With the rising adoption of cloud solutions, it is very important for organizations and enterprises to be sure that their IT department and the professionals they hire are competent with the key concepts of cloud services and its environment. This is what the Certificate of Cloud Security Knowledge is for. But what is it really and how do you pursue it? This article will give you all the details that you need to know regarding CCSK and how to obtain it.
What is Certificate of Cloud Security Knowledge?
The Certificate of Cloud Security Knowledge or CCSK is an online examination that measures your skills and know-how on important cloud security concerns.
So basically, the CCSK just proves that the IT professional is aware of the security risks in going cloud, as well as the best practices to observe when going for cloud security.
The CCSK exam can be accessed on an on-demand basis so there is no need to schedule. The examination was created and hosted by the Cloud Security Alliance. It was launched in September 2010.

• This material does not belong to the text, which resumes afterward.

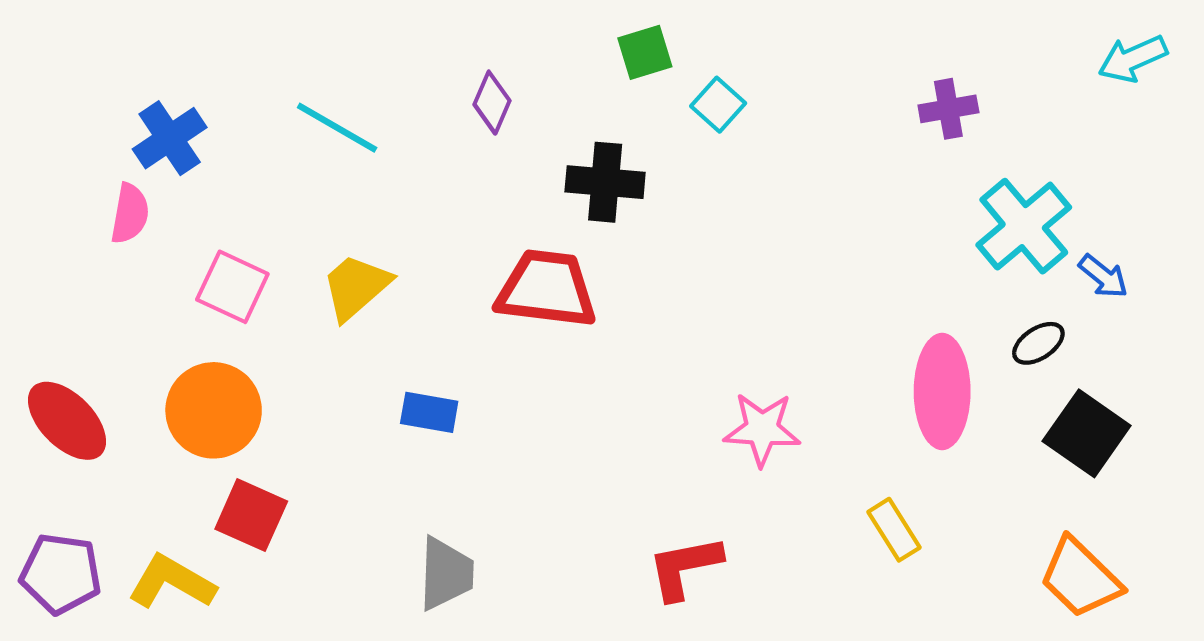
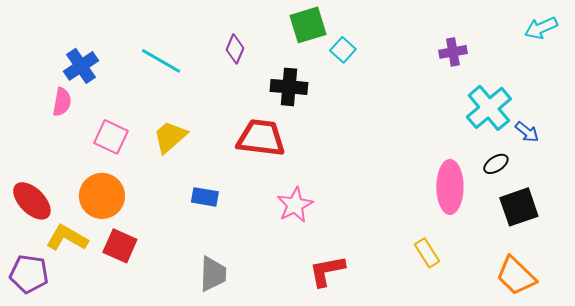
green square: (645, 52) -> (308, 25), size x1.4
pink star: (762, 429) -> (295, 205), moved, turned -30
black square: (1087, 433) -> (519, 207), turned 36
yellow L-shape: (172, 582) -> (67, 238), moved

The CCSK is supported by cloud security experts and IT organizations all over the world. Not only is it supported by Cloud Security Alliance, but it also has the backing of the European Network and Information Security Agency. These are the two leading organizations that are involved in cloud security research worldwide.
The CCSK has 50 multiple-choice items and you would need to answer 40 of these correctly to obtain your certification.
It is important to note that you will need 60 minutes to finish the test and test takers are not allowed to pause the exam, so once you start, you should make sure that you will be able to finish the exam in one sitting. When the time runs out, you can no longer modify or add to your answers.
The CCSK costs $295 for an exam token. In the event that you fail the examination, you will have two more chances to pass using the same exam token.
The CCSK certification is valid forever, but if there are changes, you might want to upgrade your certification. The CSA allows you to take a new version of the exam when it becomes available.
Why it matters
The CSA is very upfront in saying that CCSK is not an alternative for other information technology security certifications, which are focused on a particular skill or job function. But it can still be rather important, especially for someone looking to establish a career in IT. The CCSK is still a good way to measure an IT professional’s competency in the best practices of cloud security. The CCSK is also a good add-on for other certification programs such as the Certified Information Systems Security Professional, Certified Secure Software Lifecycle Professional, and Certified Authorization Professional, among others.
Who should pursue CCSK?
While geared towards security professionals, the CCSK should be recommended for a wide array of IT professionals. This is because it covers a broad array of topics from governance to architecture, compliance to data security. There are really no requisites that you need to fulfill if you want to pursue a CCSK certification. There are training courses that can help you prepare, but these are not required.
How to pass the CCSK
You might think that the CCSK is easy. Think again. According to Jim Reavis at the Dark Reading Blog, the passing rate for CCSK as of August 2011 is only 53%. Yes, close to half of those who take the test fail. Fortunately, there are some things that you should know about the CCSK in order to help you pass:
1. Scope.The certification exam aims to measure your skills in these domains:
- Application Security
- Cloud Architecture
- Compliance and Audit
- Data Center Operations
- Encryption and Key Management
- Governance and Enterprise Risk
- Identity and Access Management
- Incident Response
- Information Lifecycle Management
- Legal and Electronic Discovery
- Portability and Interoperability
- Traditional Security, BCM, D/R
2. The exam questions.The content of the exam comes from three different sources: CSA Guidance, ENISA and the CCSK Study Guide.
The CSA Guidance is a set of top practices for cloud operations and its latest version is available online. Seven out of 10 questions will come from the CSA Guidance.
ENISA stands for European Network and Information Security Agency, and 20% of the questions on the CCSK come from their Cloud Computing Risk Assessment document.
The CSA also provides you with a study guide that incorporates the concepts and best practices set out in both the ENISA and CSA Guidance documents. The remaining 10 percent of the questions would come from the Cloud Security Alliance study guide.
3.Official training courses. The Cloud Security Alliance has two official training courses for those who want to be better prepared for the CCSK.
The CCSK Basic is a one-day comprehensive review of the basic concepts of cloud security. You can get a comprehensive account of cloud computing, as well as the different domains as laid out by the CSA Guidance and the ENISA framework. The Basic module costs $695, but you are already provided with an exam token with the purchase.
The CCSK Plus, on the other hand, contains expanded materials and a lot of practical activities. This module costs $1195 and comes with a free exam token.
There are also some books and materials that could help you in preparing for the exam. For those who are looking for CCSK help for less than $50, check out the following books:
- Cloud Computing Security (Networking Technology)
- Cloud Security and Privacy: An Enterprise Perspective on Risks and Compliance
- Securing the Cloud: Cloud Computer Security Techniques and Tactics
Like most certification programs, the Certificate of Cloud Security Knowledge should not be used as a shortcut to experience. You must have the requisite experience to make the certification meaningful. Experience, review and training could help you secure a CCSK certification easily and quickly.